Task prompt:
Copy out, word for word, everything from the start of the material down to and including the line containing "Which series contains the lowest Y value?".

(Figure understanding tasks)

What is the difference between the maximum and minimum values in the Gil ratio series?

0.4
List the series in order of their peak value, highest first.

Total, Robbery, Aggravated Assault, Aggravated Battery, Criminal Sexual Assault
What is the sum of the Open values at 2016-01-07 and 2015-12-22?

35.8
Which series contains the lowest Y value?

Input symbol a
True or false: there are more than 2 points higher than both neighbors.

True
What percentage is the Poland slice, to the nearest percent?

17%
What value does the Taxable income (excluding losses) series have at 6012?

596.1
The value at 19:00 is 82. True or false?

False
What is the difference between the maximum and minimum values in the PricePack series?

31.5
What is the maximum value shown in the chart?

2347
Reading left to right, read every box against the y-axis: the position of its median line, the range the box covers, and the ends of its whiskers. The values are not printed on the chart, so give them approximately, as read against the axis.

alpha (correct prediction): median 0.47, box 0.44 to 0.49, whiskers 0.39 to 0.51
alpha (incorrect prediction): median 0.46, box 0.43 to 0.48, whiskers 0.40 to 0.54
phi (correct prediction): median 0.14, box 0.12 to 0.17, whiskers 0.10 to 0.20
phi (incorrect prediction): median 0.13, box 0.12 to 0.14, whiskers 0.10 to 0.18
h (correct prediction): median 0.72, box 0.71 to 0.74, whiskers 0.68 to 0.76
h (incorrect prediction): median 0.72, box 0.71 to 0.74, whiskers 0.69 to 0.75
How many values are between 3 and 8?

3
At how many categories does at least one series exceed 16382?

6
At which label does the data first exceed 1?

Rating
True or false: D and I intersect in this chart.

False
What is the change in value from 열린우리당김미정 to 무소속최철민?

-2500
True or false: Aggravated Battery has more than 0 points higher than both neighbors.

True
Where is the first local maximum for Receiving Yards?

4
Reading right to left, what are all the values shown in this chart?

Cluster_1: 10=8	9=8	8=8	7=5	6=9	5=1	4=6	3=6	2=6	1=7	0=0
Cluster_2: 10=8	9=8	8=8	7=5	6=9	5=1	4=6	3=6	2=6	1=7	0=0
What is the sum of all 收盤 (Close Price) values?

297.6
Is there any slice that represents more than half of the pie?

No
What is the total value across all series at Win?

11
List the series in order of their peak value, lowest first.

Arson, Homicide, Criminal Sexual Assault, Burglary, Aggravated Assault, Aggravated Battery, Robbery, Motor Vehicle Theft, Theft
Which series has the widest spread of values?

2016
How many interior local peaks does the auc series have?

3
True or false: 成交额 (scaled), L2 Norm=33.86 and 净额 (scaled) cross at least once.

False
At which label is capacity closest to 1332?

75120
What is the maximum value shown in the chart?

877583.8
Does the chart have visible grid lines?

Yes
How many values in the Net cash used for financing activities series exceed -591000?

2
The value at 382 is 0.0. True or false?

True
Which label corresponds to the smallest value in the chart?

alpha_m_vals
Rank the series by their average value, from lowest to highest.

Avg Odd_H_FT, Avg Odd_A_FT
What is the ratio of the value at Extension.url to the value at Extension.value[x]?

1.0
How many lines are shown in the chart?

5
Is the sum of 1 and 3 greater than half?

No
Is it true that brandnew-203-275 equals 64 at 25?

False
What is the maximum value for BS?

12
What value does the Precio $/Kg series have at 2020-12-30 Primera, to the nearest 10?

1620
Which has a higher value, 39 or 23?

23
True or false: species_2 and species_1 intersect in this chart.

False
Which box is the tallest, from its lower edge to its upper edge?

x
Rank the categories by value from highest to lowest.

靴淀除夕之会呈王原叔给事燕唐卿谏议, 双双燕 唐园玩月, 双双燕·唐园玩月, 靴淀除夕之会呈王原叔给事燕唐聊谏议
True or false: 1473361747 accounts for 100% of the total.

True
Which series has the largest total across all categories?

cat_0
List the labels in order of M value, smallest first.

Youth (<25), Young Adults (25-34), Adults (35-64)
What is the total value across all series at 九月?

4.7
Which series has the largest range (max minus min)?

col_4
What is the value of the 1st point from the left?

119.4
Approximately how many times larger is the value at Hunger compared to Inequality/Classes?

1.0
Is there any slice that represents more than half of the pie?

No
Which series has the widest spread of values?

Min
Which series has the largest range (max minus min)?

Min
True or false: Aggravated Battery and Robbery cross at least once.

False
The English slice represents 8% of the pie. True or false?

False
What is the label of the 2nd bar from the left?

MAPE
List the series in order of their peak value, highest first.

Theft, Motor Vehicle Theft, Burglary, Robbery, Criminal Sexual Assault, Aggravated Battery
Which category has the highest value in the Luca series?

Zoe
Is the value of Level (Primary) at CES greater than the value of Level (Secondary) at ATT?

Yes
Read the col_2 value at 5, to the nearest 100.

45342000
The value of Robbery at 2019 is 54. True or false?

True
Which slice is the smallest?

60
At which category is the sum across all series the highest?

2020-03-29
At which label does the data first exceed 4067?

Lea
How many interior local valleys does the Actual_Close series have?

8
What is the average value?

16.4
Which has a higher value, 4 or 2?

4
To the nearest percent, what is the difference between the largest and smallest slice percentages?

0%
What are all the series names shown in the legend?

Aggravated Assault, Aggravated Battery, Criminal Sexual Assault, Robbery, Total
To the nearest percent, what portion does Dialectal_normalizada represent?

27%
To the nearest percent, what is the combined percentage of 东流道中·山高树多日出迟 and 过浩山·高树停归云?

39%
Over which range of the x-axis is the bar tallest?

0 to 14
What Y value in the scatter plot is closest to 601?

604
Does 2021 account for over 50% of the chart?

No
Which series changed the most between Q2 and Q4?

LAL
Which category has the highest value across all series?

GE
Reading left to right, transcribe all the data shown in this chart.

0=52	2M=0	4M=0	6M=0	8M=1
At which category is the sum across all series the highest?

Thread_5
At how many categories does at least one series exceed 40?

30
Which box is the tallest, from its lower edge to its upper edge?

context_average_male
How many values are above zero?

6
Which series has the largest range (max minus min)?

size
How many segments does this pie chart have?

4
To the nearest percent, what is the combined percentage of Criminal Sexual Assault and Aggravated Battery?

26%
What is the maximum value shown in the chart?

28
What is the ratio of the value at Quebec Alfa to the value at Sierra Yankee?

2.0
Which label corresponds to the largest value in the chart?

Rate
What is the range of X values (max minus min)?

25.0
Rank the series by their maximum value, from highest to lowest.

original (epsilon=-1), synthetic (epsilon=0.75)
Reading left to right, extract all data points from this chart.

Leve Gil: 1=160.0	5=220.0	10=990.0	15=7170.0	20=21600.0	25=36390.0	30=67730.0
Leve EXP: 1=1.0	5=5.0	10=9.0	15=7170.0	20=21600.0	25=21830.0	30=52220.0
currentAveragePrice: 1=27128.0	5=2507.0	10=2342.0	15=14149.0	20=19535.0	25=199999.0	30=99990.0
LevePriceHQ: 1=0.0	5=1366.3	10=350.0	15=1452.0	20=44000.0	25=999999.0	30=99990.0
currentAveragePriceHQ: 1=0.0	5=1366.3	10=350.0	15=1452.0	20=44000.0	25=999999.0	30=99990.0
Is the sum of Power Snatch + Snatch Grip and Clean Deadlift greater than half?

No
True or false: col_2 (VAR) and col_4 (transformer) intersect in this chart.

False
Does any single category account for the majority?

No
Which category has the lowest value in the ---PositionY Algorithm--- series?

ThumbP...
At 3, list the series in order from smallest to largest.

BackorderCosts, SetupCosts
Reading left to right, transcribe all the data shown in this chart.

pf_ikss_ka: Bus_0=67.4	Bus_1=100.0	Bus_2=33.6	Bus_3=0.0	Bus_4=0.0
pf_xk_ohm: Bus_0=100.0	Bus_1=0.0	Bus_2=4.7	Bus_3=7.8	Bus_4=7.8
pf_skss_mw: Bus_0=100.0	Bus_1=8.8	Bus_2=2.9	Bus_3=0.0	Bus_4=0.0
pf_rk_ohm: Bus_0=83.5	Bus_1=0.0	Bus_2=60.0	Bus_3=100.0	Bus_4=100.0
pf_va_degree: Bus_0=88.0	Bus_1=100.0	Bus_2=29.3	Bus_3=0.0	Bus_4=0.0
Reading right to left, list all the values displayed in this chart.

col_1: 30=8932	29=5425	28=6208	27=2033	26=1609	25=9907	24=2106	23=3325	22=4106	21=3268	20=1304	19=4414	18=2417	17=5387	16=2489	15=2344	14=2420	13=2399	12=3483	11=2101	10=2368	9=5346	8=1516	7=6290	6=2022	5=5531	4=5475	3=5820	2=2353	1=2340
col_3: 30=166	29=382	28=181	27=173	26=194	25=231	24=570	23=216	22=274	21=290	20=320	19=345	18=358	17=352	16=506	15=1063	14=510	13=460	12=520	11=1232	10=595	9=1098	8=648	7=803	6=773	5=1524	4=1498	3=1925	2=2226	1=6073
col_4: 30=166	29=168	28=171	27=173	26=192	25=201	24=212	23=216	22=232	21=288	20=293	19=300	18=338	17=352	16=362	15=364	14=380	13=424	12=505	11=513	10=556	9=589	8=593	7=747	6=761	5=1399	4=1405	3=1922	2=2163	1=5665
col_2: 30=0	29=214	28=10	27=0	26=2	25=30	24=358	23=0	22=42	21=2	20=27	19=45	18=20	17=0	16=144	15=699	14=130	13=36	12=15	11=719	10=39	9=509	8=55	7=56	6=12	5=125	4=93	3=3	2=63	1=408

Final answer:
What is the difference between the maximum and minimum values in the Gil ratio series?

0.4
List the series in order of their peak value, highest first.

Total, Robbery, Aggravated Assault, Aggravated Battery, Criminal Sexual Assault
What is the sum of the Open values at 2016-01-07 and 2015-12-22?

35.8
Which series contains the lowest Y value?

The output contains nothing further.